米国のビットコイン現物ETF(上場投資信託)は、28日月曜日に5億9130万ドルの純資金流入を記録し、先週の合計33億ドル超の流入という勢いをさらに押し上げた。なかでも、ブラックロックが提供するiシェアーズ・ビットコイン・トラスト(iShares Bitcoin Trust:IBIT)が9億7090万ドルという購入額で群を抜き、今年1月のローンチ以来二番目に大きな1日あたりの流入となった。
「今日、iシェアーズ・ビットコインETFにほぼ10億ドルの資金が流入した。2024年1月の立ち上げ以来、二番目の規模だ。『需要なんてない』と言われていたころが懐かしい」と、ETFストア代表のネイト・ジェラシ(Nate Geraci)氏はSNS上で述べた。
ただし、この強い資金流入はすべてのファンドに均等に及んだわけではない。ARK 21シェアーズ・ビットコインETF(ARK 21 Shares Bitcoin:ARKB)では2億2630万ドルの資金流出が発生し、フィデリティのビットコインETFも8690万ドルの解約があった。
IBITはビットコイン現物ETF市場における明確なリーダーとしての地位を確立しており、現在では米国ビットコイン現物ETFの運用資産の過半数を掌握している。同ファンドの運用資産残高は現時点で540億ドルを超えている。

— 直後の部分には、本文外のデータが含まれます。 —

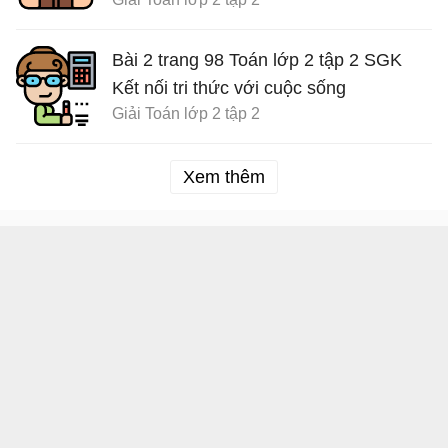
Bài 2 trang 98 Toán lớp 2 tập 2 SGK
Kết nối tri thức với cuộc sống
Giải Toán lớp 2 tập 2
Xem thêm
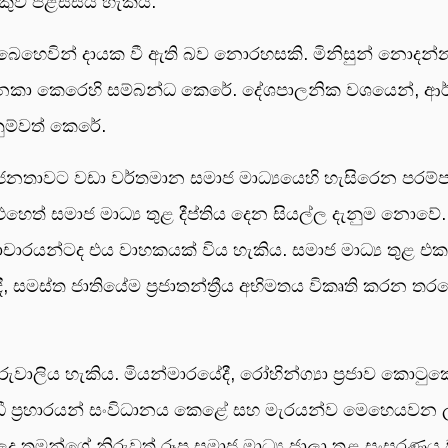
 පිළිස්සිය හැකිය.
‍ය බෙහෙවින් දායක වී ඇති බව නොරහසකි. මිනිසුන් නොදන්න
කිනෙකා කෙරෙහි සම්බන්ධ කෙරේ. දේශපාලනික වශයෙන්, ආ
ුම්වත් කෙරේ.
ිටි ජනතාවට වඩා වර්තමාන සමාජ මාධ්‍යයෙහි හැසිරෙන පර
ත් සමාජ මාධ්‍ය තුළ දීප්තිය දෙන සියල්ල දැනුම නොවේ. බොරු
ැනි දුරාචාරයන්ටද එය වාහකයක් විය හැකිය. සමාජ මාධ්‍ය තුළ
 සමස්ත ජාතියේම ප්‍රජාතන්ත්‍රීය අභිමතය විකෘති කරන ත
ලිය හැකිය. මියන්මාරයේදී, රෝහින්ග්‍යා ප්‍රජාව කොටු
විරෝධී ප්‍රහාරයන් සංවිධානය කෙළේ සහ මැරයන්ව මෙහෙයවන ලද්ද
 තමන්ගේ නිරුවත් රූප සමාජ මාධ්‍ය ජාලා තුළ සංසරණය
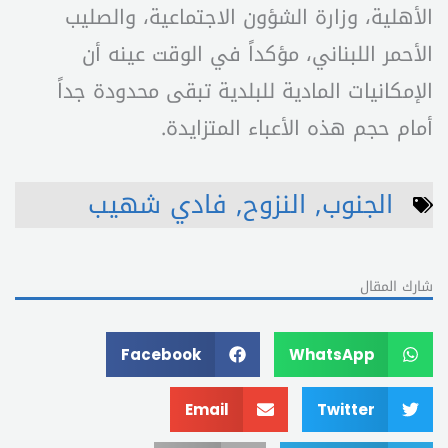
الأهلية، وزارة الشؤون الاجتماعية، والصليب
الأحمر اللبناني، مؤكداً في الوقت عينه أن
الإمكانيات المادية للبلدية تبقى محدودة جداً
أمام حجم هذه الأعباء المتزايدة.
الجنوب
,
النزوح
,
فادي شهيب
شارك المقال
Facebook
WhatsApp
Email
Twitter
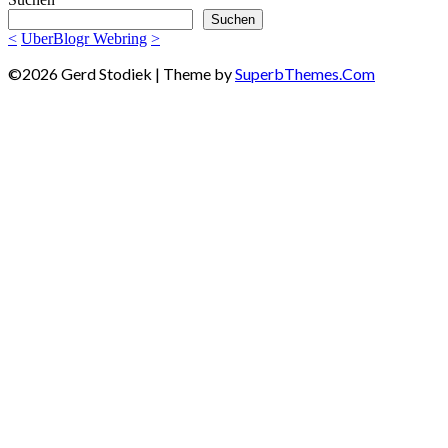
Suchen
<
UberBlogr Webring
>
©2026 Gerd Stodiek
| Theme by
SuperbThemes.Com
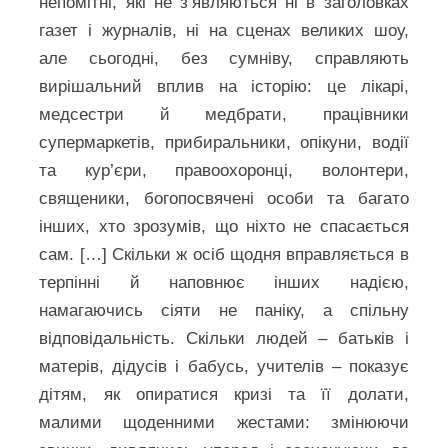
непомітні, які не з’являються ні в заголовках
газет і журналів, ні на сценах великих шоу,
але сьогодні, без сумніву, справляють
вирішальний вплив на історію: це лікарі,
медсестри й медбрати, працівники
супермаркетів, прибиральники, опікуни, водії
та кур’єри, правоохоронці, волонтери,
священики, богопосвячені особи та багато
інших, хто зрозумів, що ніхто не спасається
сам. […] Скільки ж осіб щодня вправляється в
терпінні й наповнює інших надією,
намагаючись сіяти не паніку, а спільну
відповідальність. Скільки людей – батьків і
матерів, дідусів і бабусь, учителів – показує
дітям, як опиратися кризі та її долати,
малими щоденними жестами: змінюючи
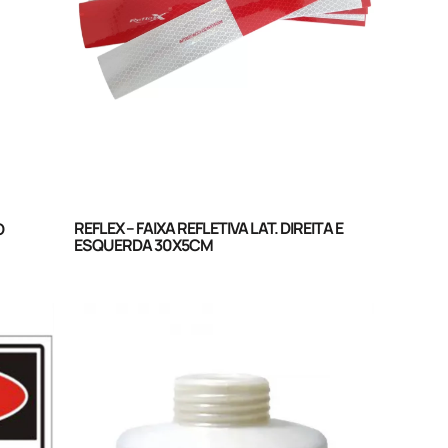
REFLEX – FAIXA REFLETIVA LAT. DIREITA E
O
ESQUERDA 30X5CM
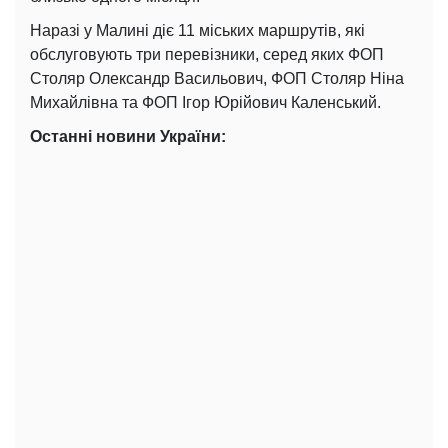
Наразі у Малині діє 11 міських маршрутів, які
обслуговують три перевізники, серед яких ФОП
Столяр Олександр Васильович, ФОП Столяр Ніна
Михайлівна та ФОП Ігор Юрійович Каленський.
Останні новини України:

月曜日の取引時間中、ビットコインは9万5000ドルを上回る水準で安定を維持し、ETFプロバイダーによって流入出が分かれるなかでも、その強靭さを示した。ここ数週間でビットコインは大きな勢いを得ており、規制下にある投資商品への機関投資家の強い需要がその背景にある。
先週のETF純資金流入額は合計33億ドルを超え、ビットコイン現物ETFが今年1月にローンチされて以来、初週に次いで二番目に大きな週間流入額となった。
機関投資家の継続的な関心は、マクロ経済環境の改善と、ビットコインが投資資産として主流に受け入れられつつある現状を反映している。最近では、ドナルド・トランプ大統領の輸入関税発言、新たに就任したSEC(米証券取引委員会)委員長ポール・アトキンス氏の親クリプト・スタンスといった動きが、市場のポジティブなセンチメントを支えている。